Cemil Batur Gökçeer’in yeni kitabı “Mağara Albino” önsöz niteliğinde bir sergiyle Ankara Torun’da

Fotoğrafçılığa belgesel ve haber fotoğrafları çekerek başlayan ve 2010’dan bu yana deneysel üretimlere odaklanan fotoğraf sanatçısı Cemil Batur Gökçeer 2019 Kasım’ın ilk günlerinde  yayımlanan Mağara Albino kitabını, okuyucu ile kitap arasındaki ilk bağı kuran önsöz yazımından yola çıkan, Önsöz – Mağara Albino isimli bir sergiyle tanıtıyor.

Mağara Albino serisinden

Ankara’da bulunan sergi ve etkinlik mekânı Torun’da açılan sergi, bir kitap önsözünde rastlanamayacak biçimlerde, ama her önsözün sebebi olan okuyucu ve kitap arasında gelişebilecek bağı desteklemek amacını taşıyor. Batur’un sanatçı arkadaşı Ata Can ile beraber kurguladığı sergi ses ve fotoğraf yerleştirmelerinden oluşuyor.

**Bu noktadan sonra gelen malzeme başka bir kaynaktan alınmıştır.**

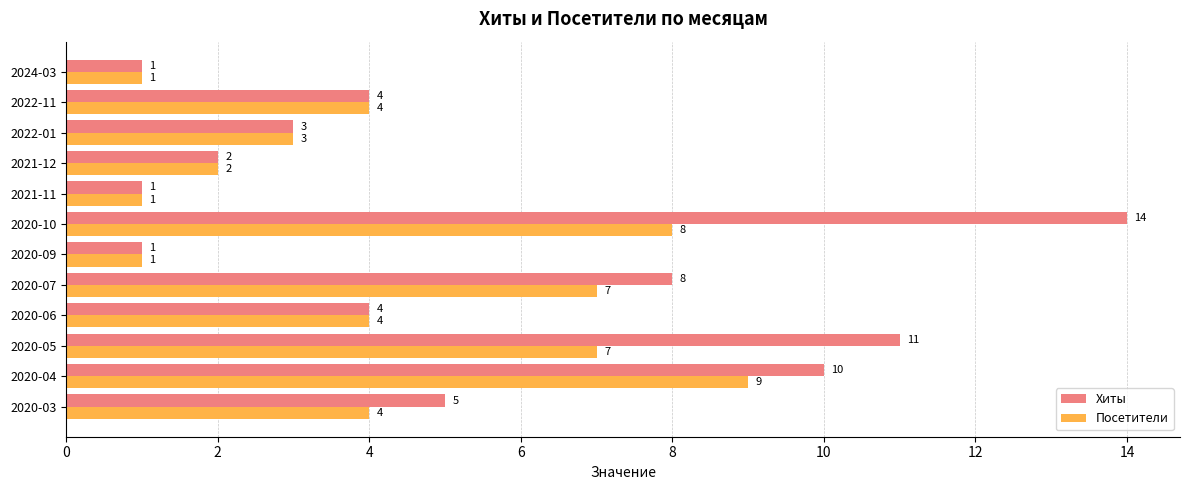

What is the highest value of the Посетители series?

9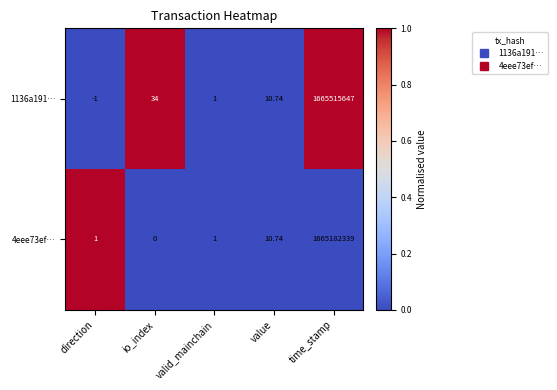

Is the value of 4eee73ef… at time_stamp greater than the value of 1136a191… at value?

Yes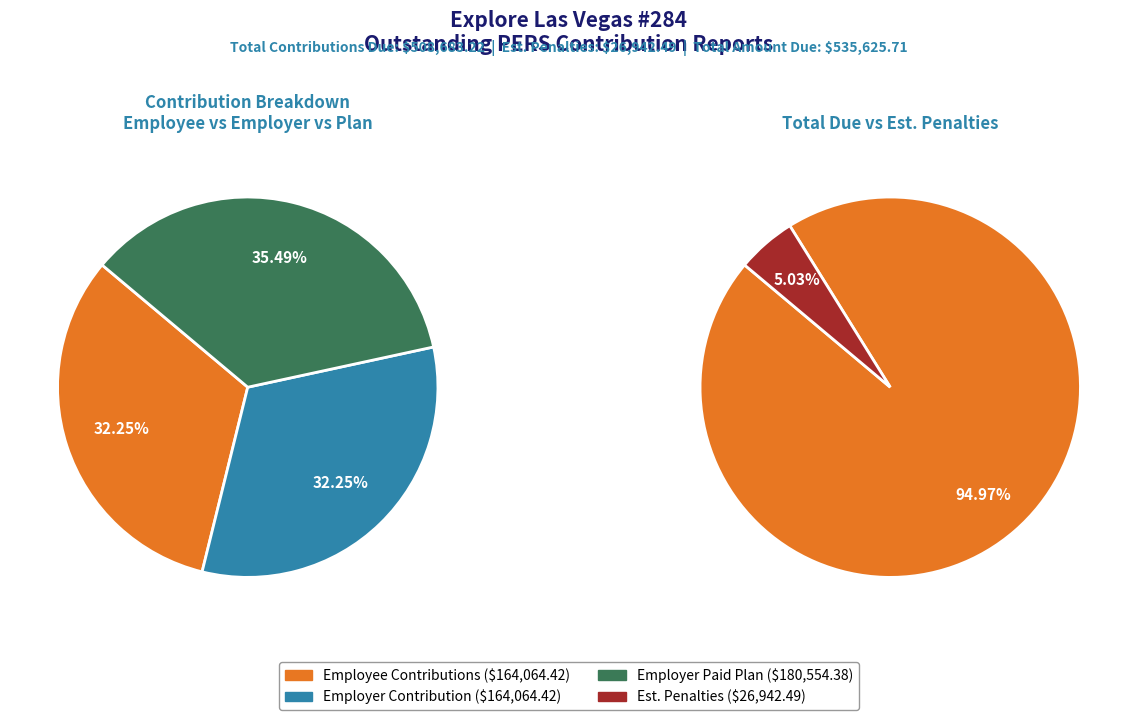

What percentage is the Employee Contributions slice, to the nearest percent?

32%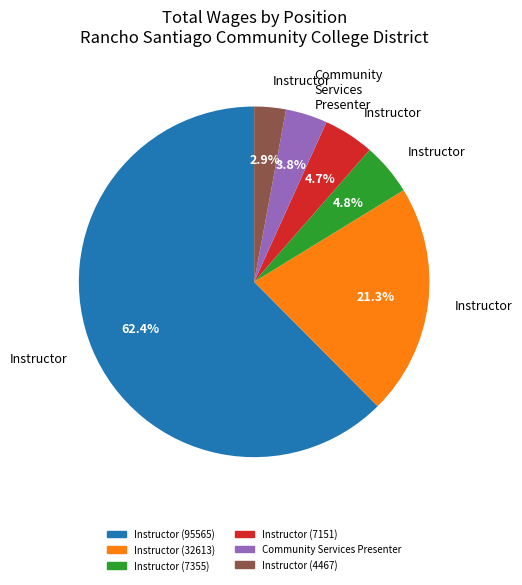

Count the number of slices in the pie.

6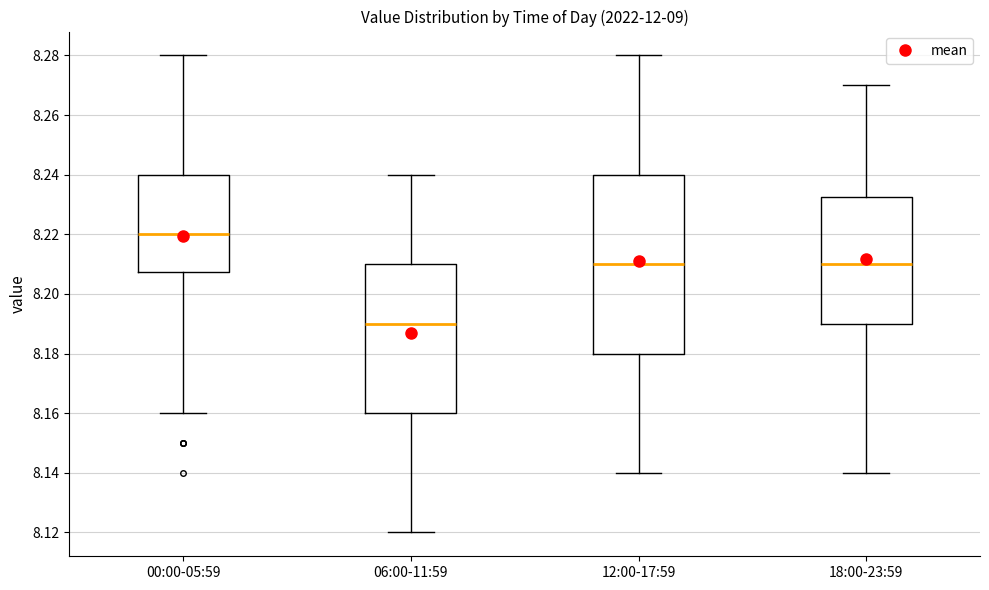

Which box is the tallest, from its lower edge to its upper edge?

12:00-17:59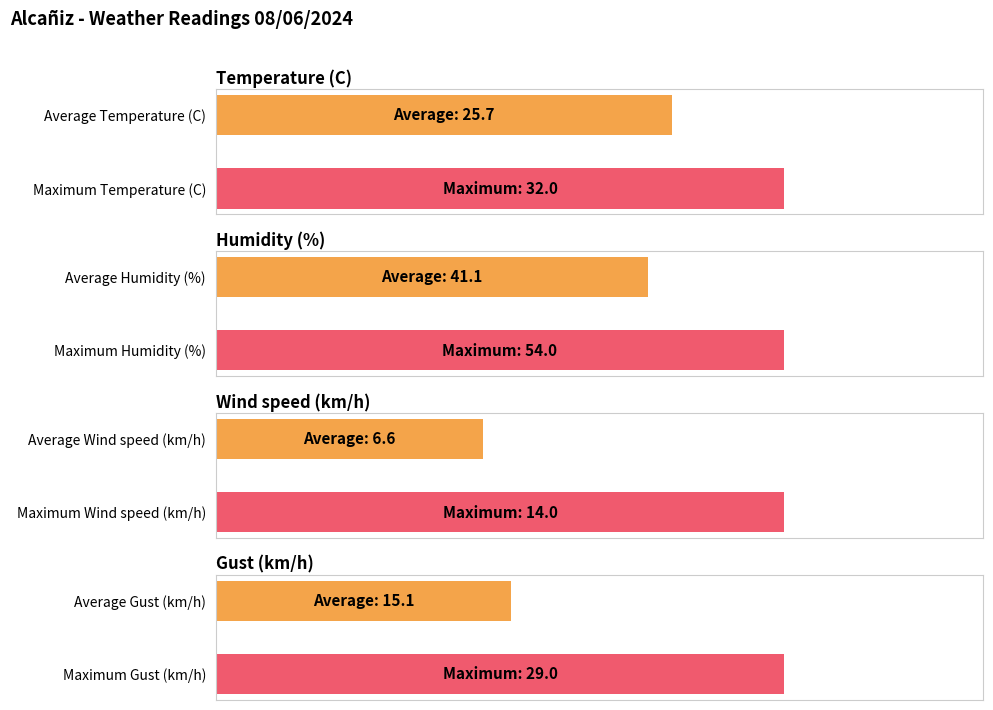

What is the greatest value displayed?

54.0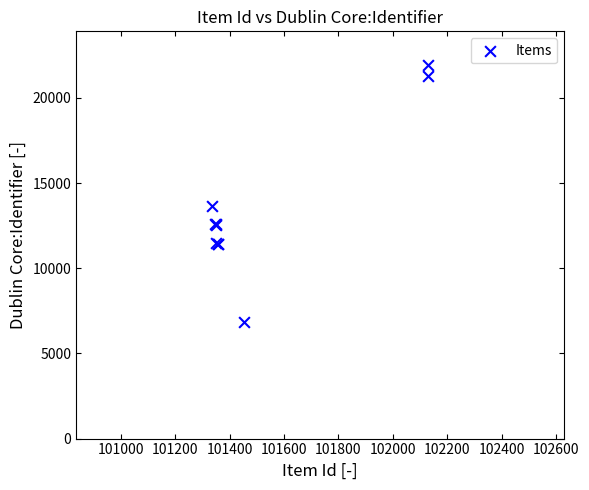

What Y value in the scatter plot is closest to 14367?

13671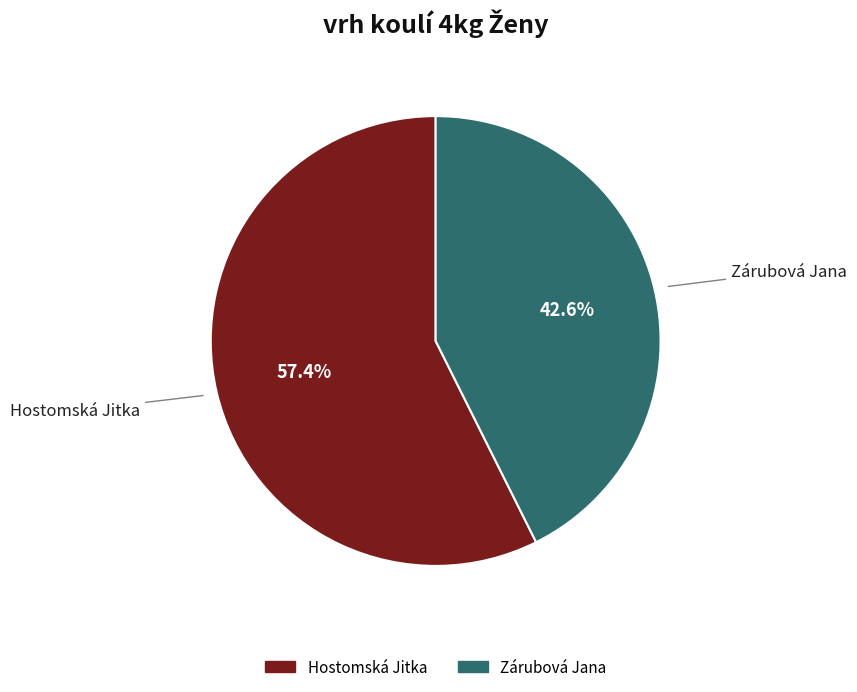

To the nearest percent, what portion does Zárubová Jana represent?

43%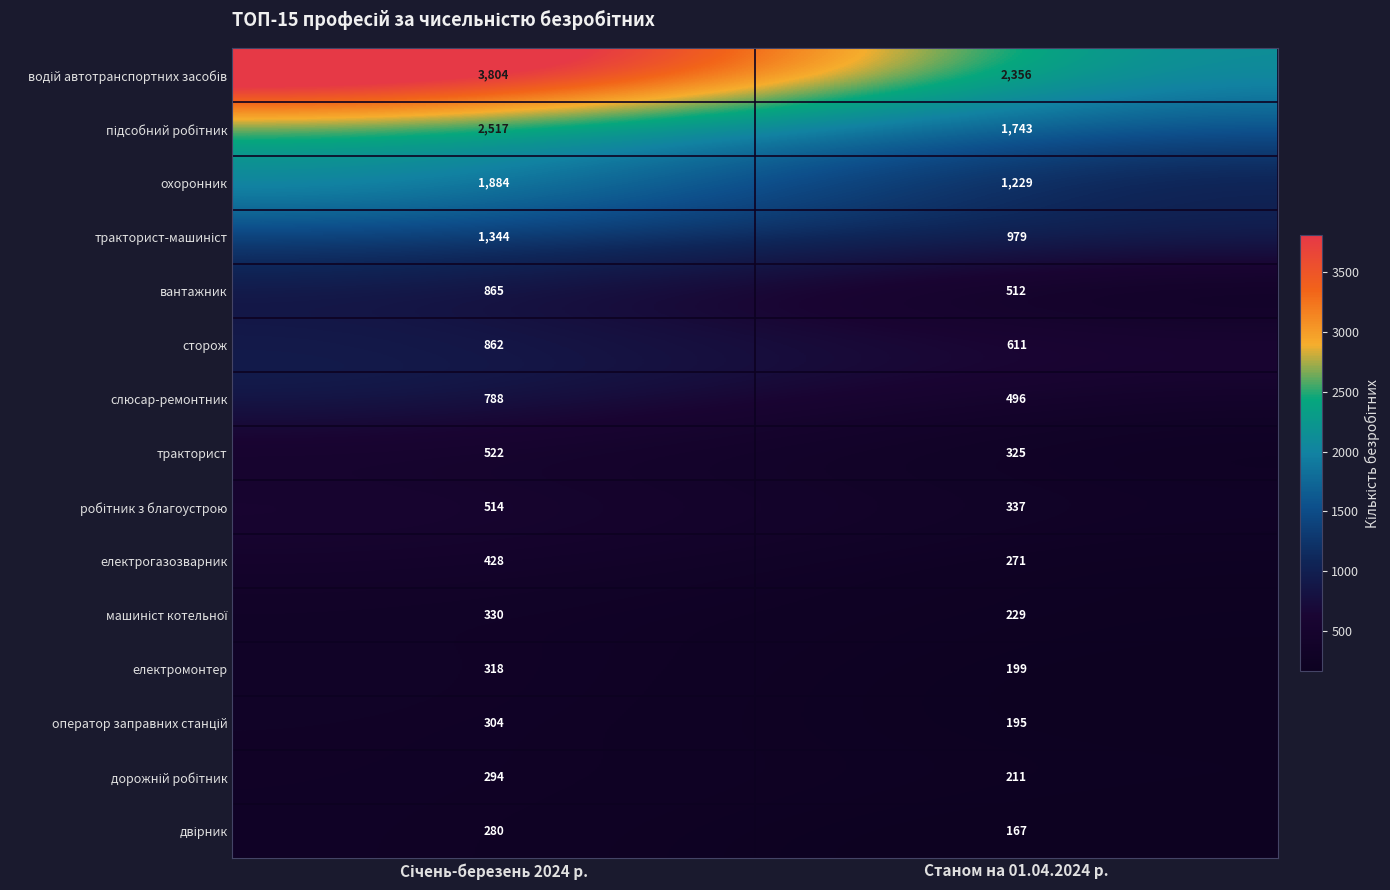

At which label is вантажник closest to 688?

Станом на 01.04.2024 р.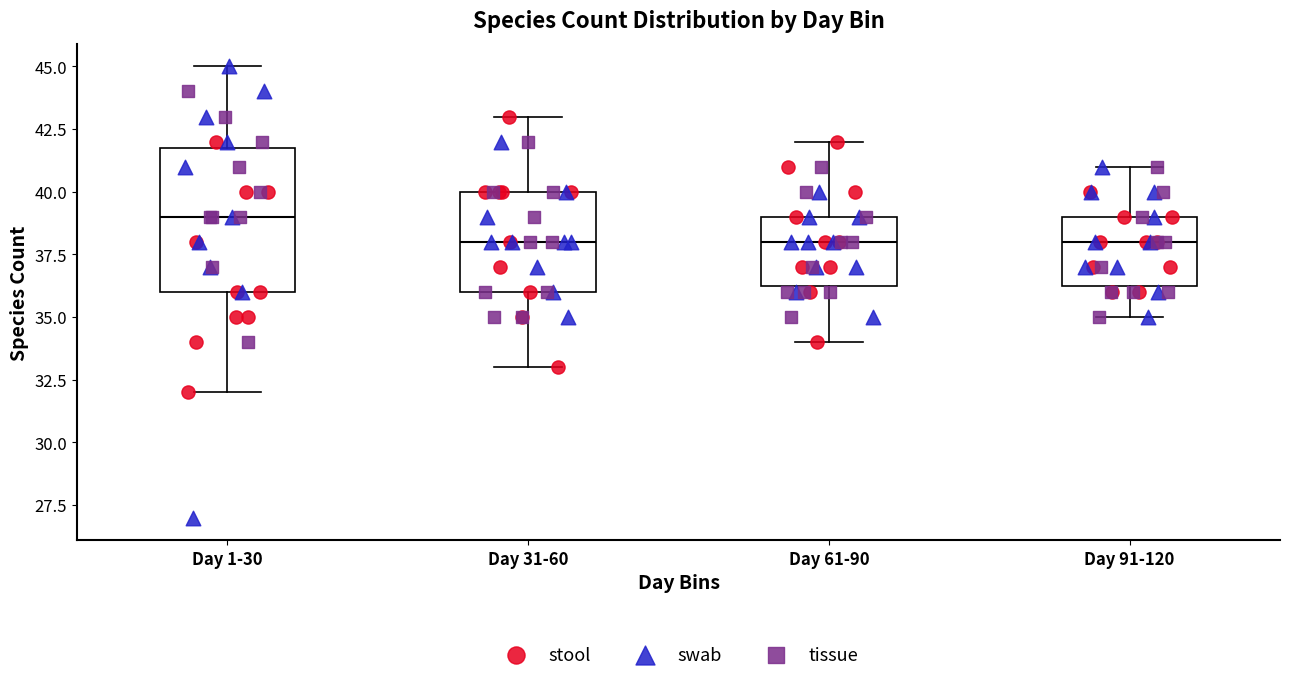

Reading left to right, read every box against the y-axis: the position of its median line, the range the box covers, and the ends of its whiskers. The values are not printed on the chart, so give them approximately, as read against the axis.

Day 1-30: median 39.0, box 36.0 to 42.0, whiskers 32.0 to 45.0
Day 31-60: median 38.0, box 36.0 to 40.0, whiskers 33.0 to 43.0
Day 61-90: median 38.0, box 36.5 to 39.0, whiskers 34.0 to 42.0
Day 91-120: median 38.0, box 36.5 to 39.0, whiskers 35.0 to 41.0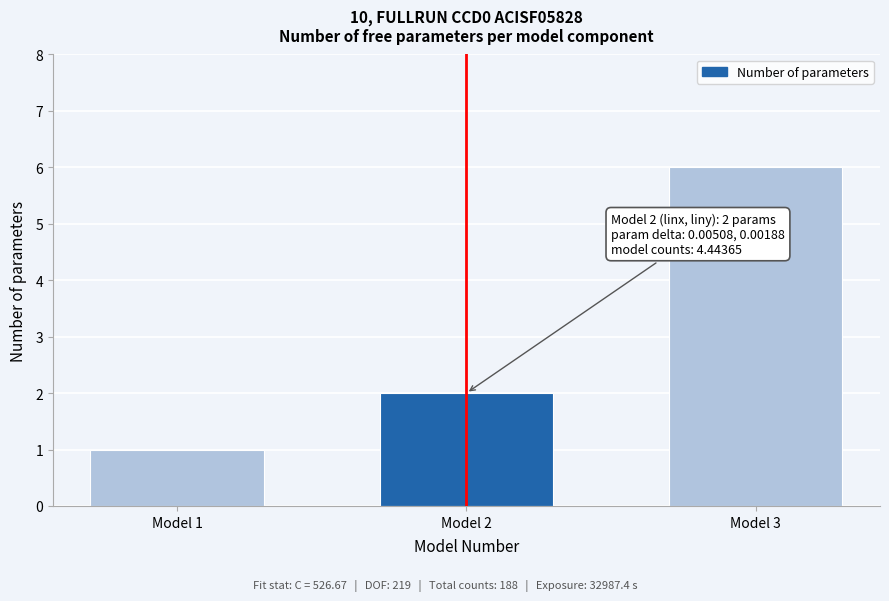

Reading left to right, list all the values displayed in this chart.

Model 1=1	Model 2=2	Model 3=6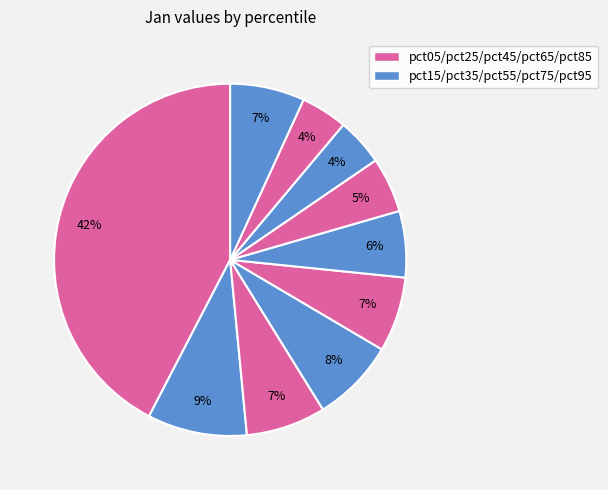

To the nearest percent, what is the average slice percentage?

10%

Durağanlıktan kaçınmanın mümkün olmadığı fotoğrafı harekete, zamandan kaçınmanın imkânsızlaştığı sesi durağanlığa itme arzusu pratiklerinde öne çıkan Batur ve Ata Can, kitapla kurdukları ilişkiyi mekân içerisinde farklı boyutlarda yeniden canlandırıyorlar.

Mağara Albino serisinden

27 Kasım’a kadar Torun’da görülebilecek Önsöz – Mağara Albino sergisinin odağına oturan Mağara Albino kitabına dair paylaşılan açıklama ise şu şekilde:
Mağara Albino; kafilelerin içine rahatlıkla girebileceği bir mağaradan yola çıkıyor. Bu yolla, nerden geçtiğinin farkında olmadan ilerleyip, en derinlerindeki sırılsıklam, soğuk, yumuşak ve kıvrık yüzeye yönelen bakışlar arasındaki akıl almaz farkları sabitleyecekken, kullandığı makinenin, o mağarayı o denli kolay girilir kılan mekanizmayla benzerliğine takılıyor. Mağarada kendini fotoğraflamak, ayrıksılığı aşmak için dağ eteklerinde çobanlardan, hayvanlardan geçitler aramak, geri sahile indiğinde mekânları kendine geçit vermez bir yapılmışlıkta bulmak, mağaraya geri dönmek, sonra uzaklaşmak, herhangi bir iç mekânda, bir insanın daha bunu tecrübe etmesini, malzemelerde, boyada ve sonra fotoğrafın dokusunda aramaktan oluşan bir sürecin parçalarından örülüyor. Kitap; yüzey, figürler ve mekânlar arası ilişkiyi temeline alırken, dikkati; fotoğrafı da, mağarayı da, bir hale getirmeye çalışan ancak olduramayan bir etkinin bozumuna ve bu bozulmaya direnen bir yoğunluğa kaydırıyor.”